Google has control over a wealth of information and how it is accessed. “No singular entity should have that much control,” said DiDio. “What about author’s rights? In addition to the copyright issues, there’s also the very crucial matter that Google seeks to control how published material is indexed, presented and written. That’s just mind boggling. If allowed, this would have created an instant monopoly in the search market. Google would have had an unfair competitive advantage over competitors from which they would have had little or no hope of overcoming. And there would almost certainly be antitrust challenges to this.”

The settlement between the authors and publishers and Google was originally completed in 2008.

“The wheels of justice sometimes turn slowly,” said DiDio. “I think the judge overturned it because it was too broad and therefore unenforceable and also because more legal challenges were inevitable. I thought Judge Chin got straight to the heart of the matter in his ruling: namely that the original ruling ignored the authors’ copyrights. The authors had no choice in the matter.”

A new settlement would most likely give more rights and options to copyright holders.

“Chin very astutely left the door open for an amended settlement by rejecting the current one ‘without prejudice,'” said DiDio. “Chin’s decision, which calls for the settlement language to incorporate an ‘opt in’ clause, will prevent Google from using and disseminating copyrighted material by default if the copyright owners fail to opt out.”

The Next Chapter for Google Books

Google is a powerful force that’s good at adapting to change. “Google’s management team is smart and aggressive,” said DiDio. “They will regroup fast. Publicly, they will probably go for an appeal. Privately, they’ll almost certainly try another tactic that is more palatable but one that also ensures that the upper hand in the search market with respect to published works, stays firmly within their grasp.
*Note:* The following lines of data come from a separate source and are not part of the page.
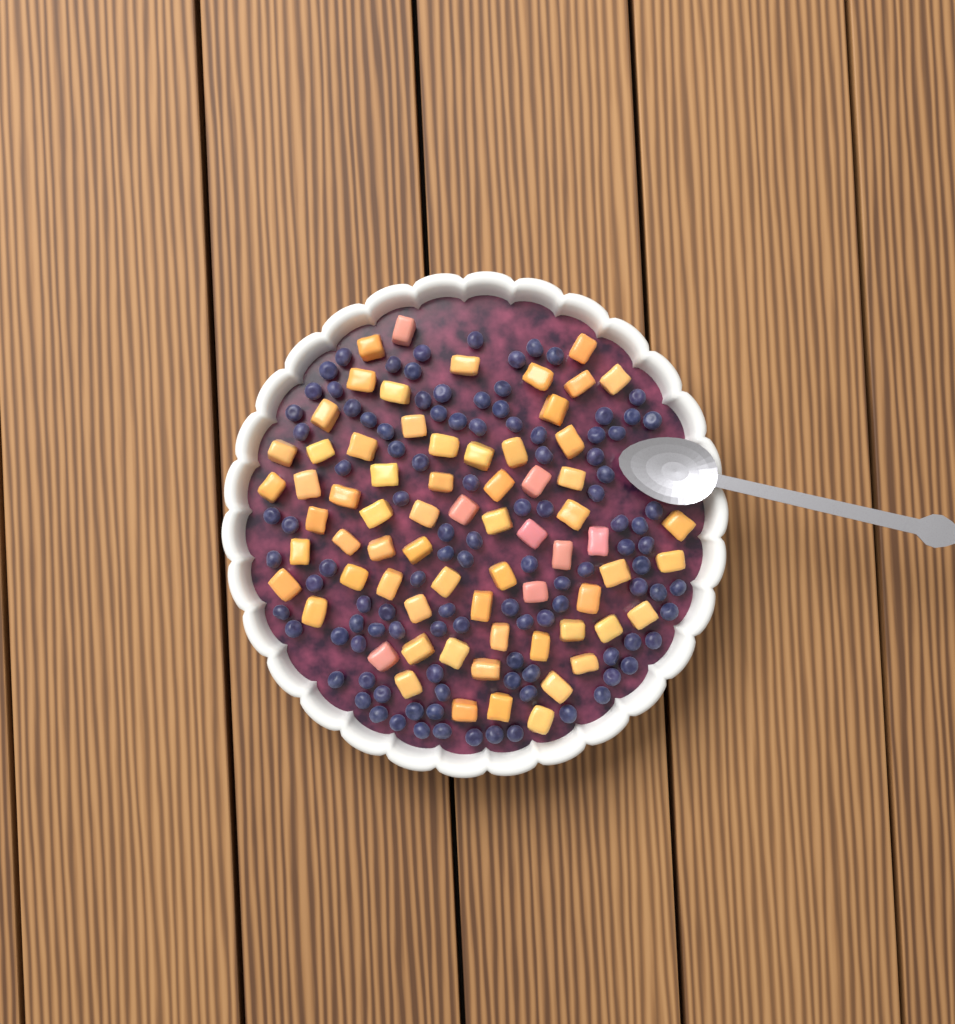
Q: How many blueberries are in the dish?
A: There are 108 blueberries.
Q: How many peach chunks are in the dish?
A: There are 68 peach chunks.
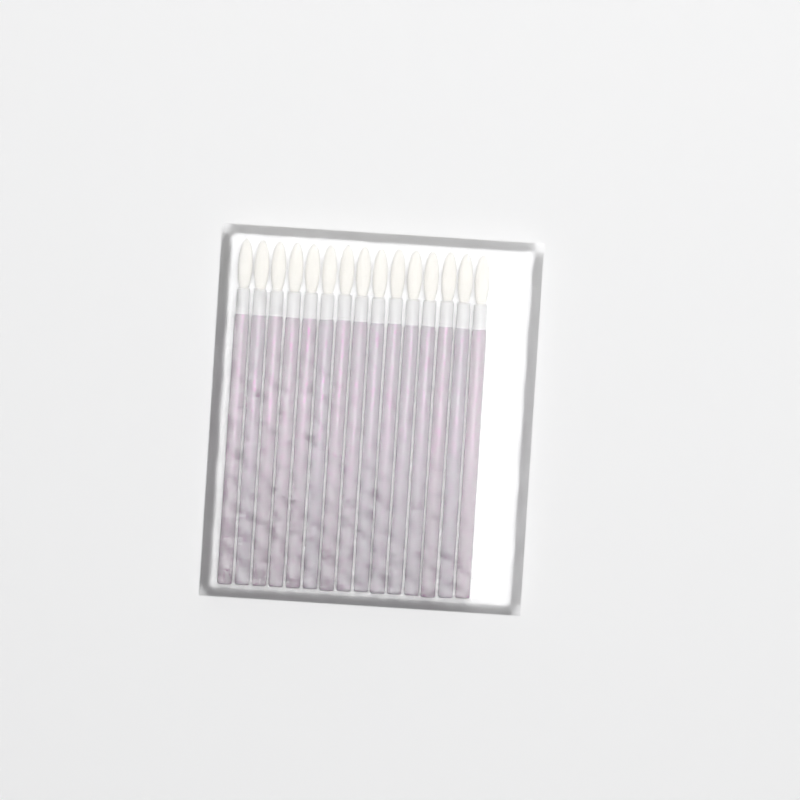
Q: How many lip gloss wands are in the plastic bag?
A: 15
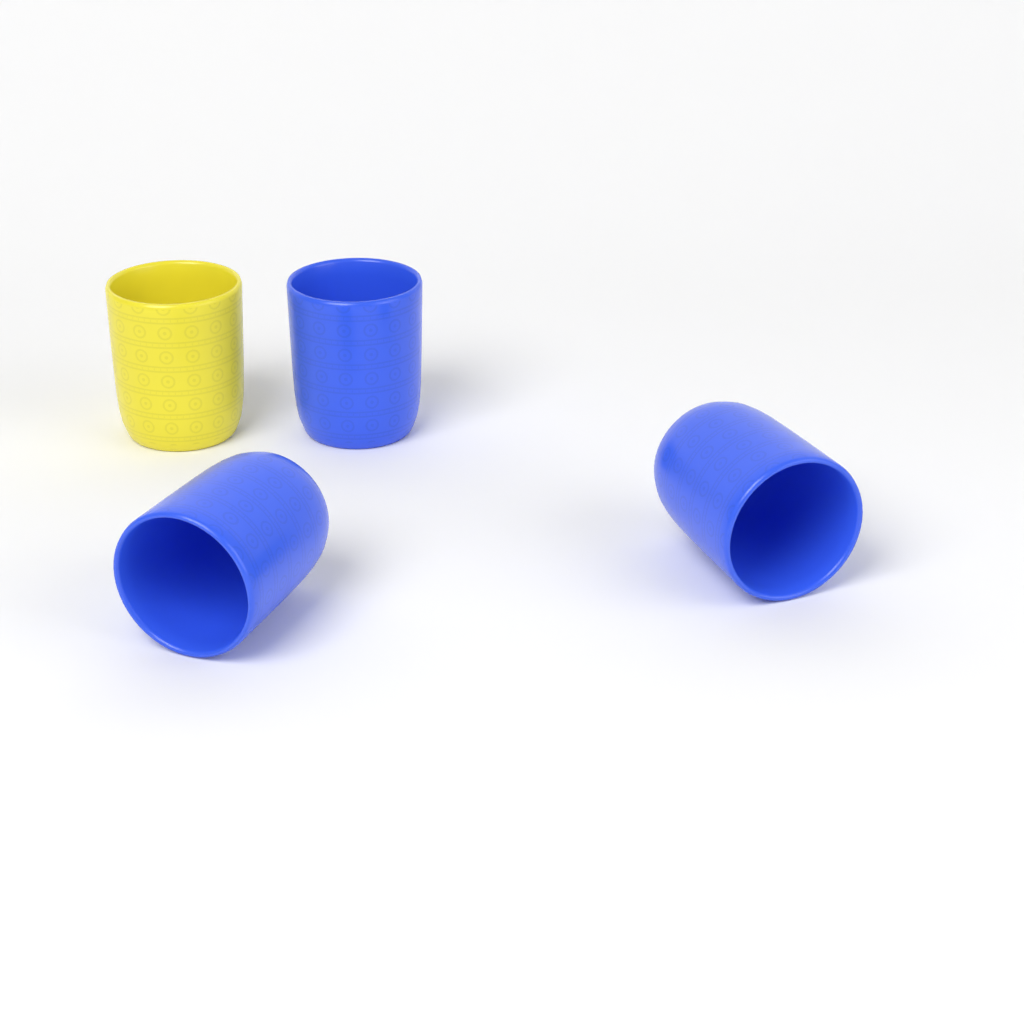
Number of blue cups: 3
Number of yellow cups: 1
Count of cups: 4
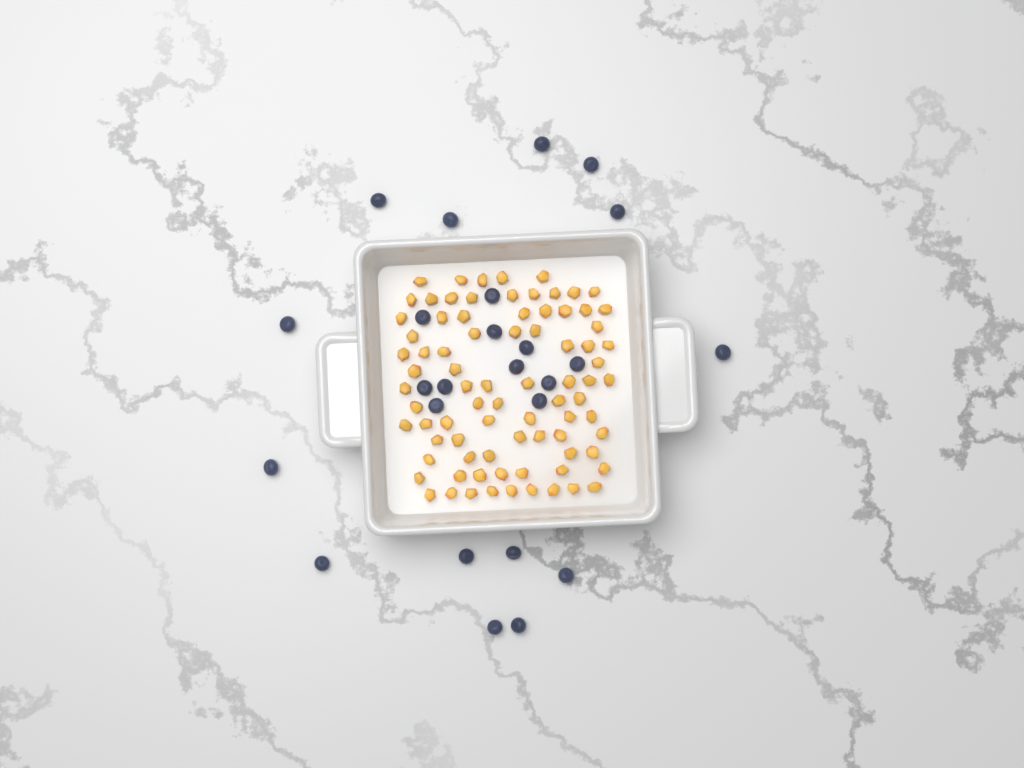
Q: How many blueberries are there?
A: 25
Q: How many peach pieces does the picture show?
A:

This is going to be a long, drawn out war.”

New rules will need to be introduced in Google Books to make it more fair for authors and competition. “Authors should be able to opt in and opt out,” said DiDio. “This is also very new territory. I think Google should let authors dip their beaks and receive royalties based on the number of downloads/hits their material gets in a given year. Google needs to share the wealth with the creators of the material. I also don’t think that Google should be the only search engine that gets exclusive rights to disseminate, index and present all written works.”

Google’s Troubles With Intellectual Property

Governments have to keep Google in check when its practices begin to ignore copyright and antitrust laws. “Google is having increasing trouble working with governments, this seems to reflect growing momentum to block their key efforts,” Rob Enderle, principal analyst at the Enderle Group, told the E-Commerce Times. “Court process moves slowly and this apparently wasn’t a high priority with the court.”

Google has had problems in the past with intellectual property issues. “They will either have to appeal or alter the offering according to the court’s wishes,” said Enderle. “Authors need to be protected or we won’t write; the initial deal didn’t do enough to protect authors. Google is really getting a reputation of ignoring the rights of those that create content. Android has generated 37 lawsuits mostly on intellectual property issues for instance, and Google has been regularly accused of IP theft.”

Google may need to change its attitude if it wants to avoid further legal action. “I think there is a bigger problem at play here: Google is acting as if they are a robber baron on a lot of fronts, which likely means courts will assume they are guilty,” said Enderle. “Microsoft was in this same space a decade ago and it got very expensive. Google needs to find a way to embrace and assure that content creators get compensated from those that write articles like this one, to folks who write books, or create code. They seem to have this medieval attitude that they are the lords and writers are their serfs, and unless that attitude changes this won’t end well.”